A symptom combination of sore throat plus either difficulty swallowing or breathing or ear pain is associated with a heightened risk of laryngeal cancer, suggests research* published in the British Journal of General Practice.
These combinations are not outlined in current National Institute for Health and Care Excellence (NICE) guidance on referral, highlight the researchers, but are associated with a positive predicted value (PPV) of more than 5%.
This is important because NICE guidance was based on clinical consensus, in the absence of primary care studies, say the researchers.
More than 1,700 people are diagnosed with laryngeal cancer every year in England. And a recent UK study of 28 cancers identified laryngeal cancer as having the fifth longest time from diagnosis in primary care to referral.
The lack of specific visible or palpable signs for laryngeal cancer means that GPs have to refer based on presenting symptoms alone, say the researchers.
In a bid to quantify the predictive features of laryngeal cancer in primary care, the researchers used data from patients over the age of 40 whose details had been entered into the UK’s Clinical Practice Research Datalink.
Clinical features of laryngeal cancer which had prompted patients to see their GP in the year before diagnosis were identified and their association with cancer assessed. Positive predictive values (PPVs) for each clinical feature were calculated for those aged 60 and older.
In all, 806 patients who had been diagnosed with laryngeal cancer between 2000 and 2009 and 3,559 healthy patients matched for age and sex were included in the study.
The analysis showed that 10 features were significantly associated with laryngeal cancer: hoarseness; sore throat and reattendance for sore throat; difficulty swallowing; ear pain; reattendance for breathing difficulties; mouth symptoms; recurrent chest infections; insomnia; and raised levels of inflammatory markers.
Reattendance for sore throat was associated with almost an 8-fold odds of being diagnosed with laryngeal cancer, while difficulty swallowing was associated with a 6.5-fold odds of a diagnosis, compared with patients without these symptoms.
The odds were slightly lower for ear pain (5); reattendance for breathing difficulties or mouth symptoms (nearly 5); recurrent chest infections (4.5); insomnia (nearly 3); and raised inflammatory markers (2.5).
Hoarseness had the highest individual PPV of 2.7%. This risk rose to more than 3% when hoarseness was combined with: swallowing difficulties, mouth symptoms, insomnia, ear pain, or recurrent breathing difficulties. The highest PPVs were for hoarseness with sore throat (12%) or raised inflammatory markers (15%).
Symptom combinations currently not included in NICE guidance were sore throat plus either swallowing difficulties, breathing difficulties, or ear pain, for which PPVs were more than 5%.

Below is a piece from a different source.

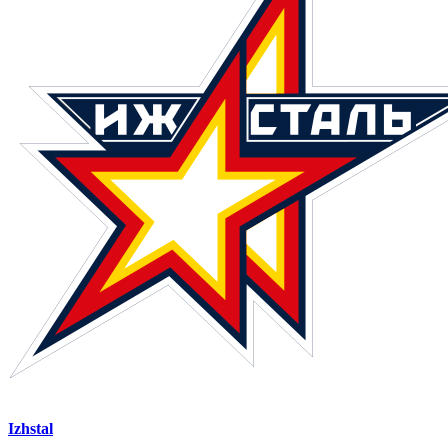
Izhstal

However, no association between neck lumps and laryngeal cancer was found. This might simply reflect the rarity of laryngeal cancer presenting with regional spread, say the researchers, who nevertheless warn that unexplained neck masses are high-risk symptoms for lymphoma, and warrant referral on that basis.
“These results expand current NICE guidance by identifying new symptom combinations that are associated with laryngeal cancer,” write the researchers. “[They] provide new evidence that GPs should consider relevant when ascertaining whether to refer a patient for suspected laryngeal cancer.”
* Shephard E, et al. Recognising laryngeal cancer in primary care: a large case-control study using electronic records. Br J Gen Pract 2019; 69 (679): e127-133.